See you all for F This Movie Fest.


  1. Excellent article, as always. :) But I wasn't disappointed by FvJ. Not in the slightest.

  2. This was a fantastic read and really brought me back to some of these that I saw in theater in '93 and have not revisited nor thought about since!
    You are dead on about "Malice". I remember being in the theater and thinking - whoa! Kidman is freakin' hot as hell in this! Wait?! I remember watching "Flesh and Bone" thinking Whoa! Ryan is looking good! I remember watching Kalifornia thinking - Michelle Forbes- damn she's pretty hot! I remember seeing the Temp cause of Flynn Boyle coming fresh off of Twin Peaks whom I already thought was hot (how things change). I also already had a crush on Elizabeth Perkins from "Big" in an "hot/older" woman kind of way.

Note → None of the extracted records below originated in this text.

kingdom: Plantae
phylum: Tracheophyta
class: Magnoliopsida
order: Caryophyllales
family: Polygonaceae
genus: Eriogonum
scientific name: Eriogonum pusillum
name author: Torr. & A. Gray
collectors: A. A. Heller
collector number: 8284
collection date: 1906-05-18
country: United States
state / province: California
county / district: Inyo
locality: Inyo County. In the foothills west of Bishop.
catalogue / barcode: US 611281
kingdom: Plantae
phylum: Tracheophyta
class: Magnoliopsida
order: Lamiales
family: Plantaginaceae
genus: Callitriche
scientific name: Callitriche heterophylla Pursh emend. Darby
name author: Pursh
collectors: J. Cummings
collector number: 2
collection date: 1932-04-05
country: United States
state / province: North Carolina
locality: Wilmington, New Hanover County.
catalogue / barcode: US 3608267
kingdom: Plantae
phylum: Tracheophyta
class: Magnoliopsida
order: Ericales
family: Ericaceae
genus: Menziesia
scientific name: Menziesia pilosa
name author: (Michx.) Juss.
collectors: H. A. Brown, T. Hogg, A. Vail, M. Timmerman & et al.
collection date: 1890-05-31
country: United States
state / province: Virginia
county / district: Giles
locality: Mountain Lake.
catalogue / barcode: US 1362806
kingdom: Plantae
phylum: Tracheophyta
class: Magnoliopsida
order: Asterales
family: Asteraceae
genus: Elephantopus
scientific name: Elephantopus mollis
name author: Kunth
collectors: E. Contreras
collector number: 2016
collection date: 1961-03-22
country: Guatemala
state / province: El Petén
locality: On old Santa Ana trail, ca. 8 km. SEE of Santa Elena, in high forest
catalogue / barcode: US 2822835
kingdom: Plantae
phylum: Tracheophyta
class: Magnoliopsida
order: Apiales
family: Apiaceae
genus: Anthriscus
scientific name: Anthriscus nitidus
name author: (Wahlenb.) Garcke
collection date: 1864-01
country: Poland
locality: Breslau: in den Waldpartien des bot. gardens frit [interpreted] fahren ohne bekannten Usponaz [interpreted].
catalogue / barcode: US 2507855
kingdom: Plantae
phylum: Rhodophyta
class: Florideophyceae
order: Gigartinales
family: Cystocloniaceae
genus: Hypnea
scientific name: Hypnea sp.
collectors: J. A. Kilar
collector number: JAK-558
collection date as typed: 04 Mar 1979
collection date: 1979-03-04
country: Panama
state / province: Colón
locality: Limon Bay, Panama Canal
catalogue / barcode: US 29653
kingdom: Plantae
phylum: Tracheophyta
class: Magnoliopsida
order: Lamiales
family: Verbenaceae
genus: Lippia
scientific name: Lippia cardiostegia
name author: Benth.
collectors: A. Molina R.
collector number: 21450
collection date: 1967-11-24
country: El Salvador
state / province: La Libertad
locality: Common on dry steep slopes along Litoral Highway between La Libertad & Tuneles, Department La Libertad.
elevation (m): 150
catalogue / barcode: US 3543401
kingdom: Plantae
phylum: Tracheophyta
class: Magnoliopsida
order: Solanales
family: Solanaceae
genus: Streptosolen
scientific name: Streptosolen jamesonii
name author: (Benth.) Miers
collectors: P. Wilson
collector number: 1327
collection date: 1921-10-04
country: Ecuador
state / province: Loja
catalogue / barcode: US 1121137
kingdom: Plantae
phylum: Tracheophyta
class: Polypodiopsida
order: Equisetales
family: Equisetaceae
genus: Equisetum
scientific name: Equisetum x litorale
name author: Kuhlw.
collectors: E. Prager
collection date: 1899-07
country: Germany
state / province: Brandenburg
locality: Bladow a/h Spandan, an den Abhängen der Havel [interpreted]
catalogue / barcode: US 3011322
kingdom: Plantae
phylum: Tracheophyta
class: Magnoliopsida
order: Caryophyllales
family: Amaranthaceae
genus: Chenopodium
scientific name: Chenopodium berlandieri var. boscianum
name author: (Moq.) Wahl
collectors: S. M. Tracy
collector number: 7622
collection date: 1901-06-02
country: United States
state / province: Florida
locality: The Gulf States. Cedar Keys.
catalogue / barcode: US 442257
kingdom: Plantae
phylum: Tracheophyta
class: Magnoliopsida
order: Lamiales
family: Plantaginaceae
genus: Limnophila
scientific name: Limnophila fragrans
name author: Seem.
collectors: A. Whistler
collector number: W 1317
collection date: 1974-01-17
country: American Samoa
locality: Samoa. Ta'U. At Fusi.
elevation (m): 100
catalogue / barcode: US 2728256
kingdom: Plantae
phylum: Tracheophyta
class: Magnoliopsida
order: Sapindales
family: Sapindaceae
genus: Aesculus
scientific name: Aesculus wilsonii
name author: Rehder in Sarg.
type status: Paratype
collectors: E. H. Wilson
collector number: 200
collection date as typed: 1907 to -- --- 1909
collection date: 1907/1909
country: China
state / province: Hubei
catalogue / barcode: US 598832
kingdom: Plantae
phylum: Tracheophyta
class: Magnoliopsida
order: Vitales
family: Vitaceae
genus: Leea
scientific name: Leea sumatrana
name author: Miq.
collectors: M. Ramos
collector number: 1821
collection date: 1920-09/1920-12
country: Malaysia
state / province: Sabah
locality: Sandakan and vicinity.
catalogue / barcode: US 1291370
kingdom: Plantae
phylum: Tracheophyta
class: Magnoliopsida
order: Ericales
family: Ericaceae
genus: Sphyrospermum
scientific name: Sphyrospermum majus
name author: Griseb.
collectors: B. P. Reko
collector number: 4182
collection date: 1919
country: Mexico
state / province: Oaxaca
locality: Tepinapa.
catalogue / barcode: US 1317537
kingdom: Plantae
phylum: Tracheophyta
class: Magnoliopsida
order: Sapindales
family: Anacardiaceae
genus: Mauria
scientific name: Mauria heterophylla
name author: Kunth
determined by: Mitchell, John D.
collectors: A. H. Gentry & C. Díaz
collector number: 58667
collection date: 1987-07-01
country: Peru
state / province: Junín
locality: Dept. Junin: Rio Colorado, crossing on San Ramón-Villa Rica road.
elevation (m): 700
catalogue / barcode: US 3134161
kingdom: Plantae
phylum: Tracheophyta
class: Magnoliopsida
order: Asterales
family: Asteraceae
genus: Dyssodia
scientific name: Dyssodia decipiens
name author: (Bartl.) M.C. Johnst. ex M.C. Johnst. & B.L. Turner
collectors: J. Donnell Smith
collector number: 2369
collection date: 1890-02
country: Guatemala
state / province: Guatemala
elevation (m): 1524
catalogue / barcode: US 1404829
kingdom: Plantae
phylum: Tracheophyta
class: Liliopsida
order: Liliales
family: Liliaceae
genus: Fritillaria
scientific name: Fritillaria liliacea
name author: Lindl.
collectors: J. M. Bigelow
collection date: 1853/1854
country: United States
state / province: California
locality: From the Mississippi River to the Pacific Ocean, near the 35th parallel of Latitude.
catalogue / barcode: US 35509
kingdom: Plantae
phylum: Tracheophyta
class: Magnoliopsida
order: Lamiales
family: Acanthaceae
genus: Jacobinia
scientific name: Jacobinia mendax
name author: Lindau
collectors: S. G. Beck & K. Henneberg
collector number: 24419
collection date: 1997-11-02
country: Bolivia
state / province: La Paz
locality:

    Anyway, the reason for my tale of hotness is that in '93 I was a junior in high school - so I associate many of these films with teenage hormones being out of control :) Then college came - the pretentious years began. Oh how I loved me some Truffaut, Godard and Fellini back then! haha.

  3. Great piece. The one that sticks out for me is Kalifornia. I love that film.

    Eesh, The Vanishing...

    Flesh and Bone! I had completely forgotten about it! I liked it a lot way back when and will need to seek it out for a rewatch.

  4. CB4: making a N.W.A. Biopic irrelevant all these years later.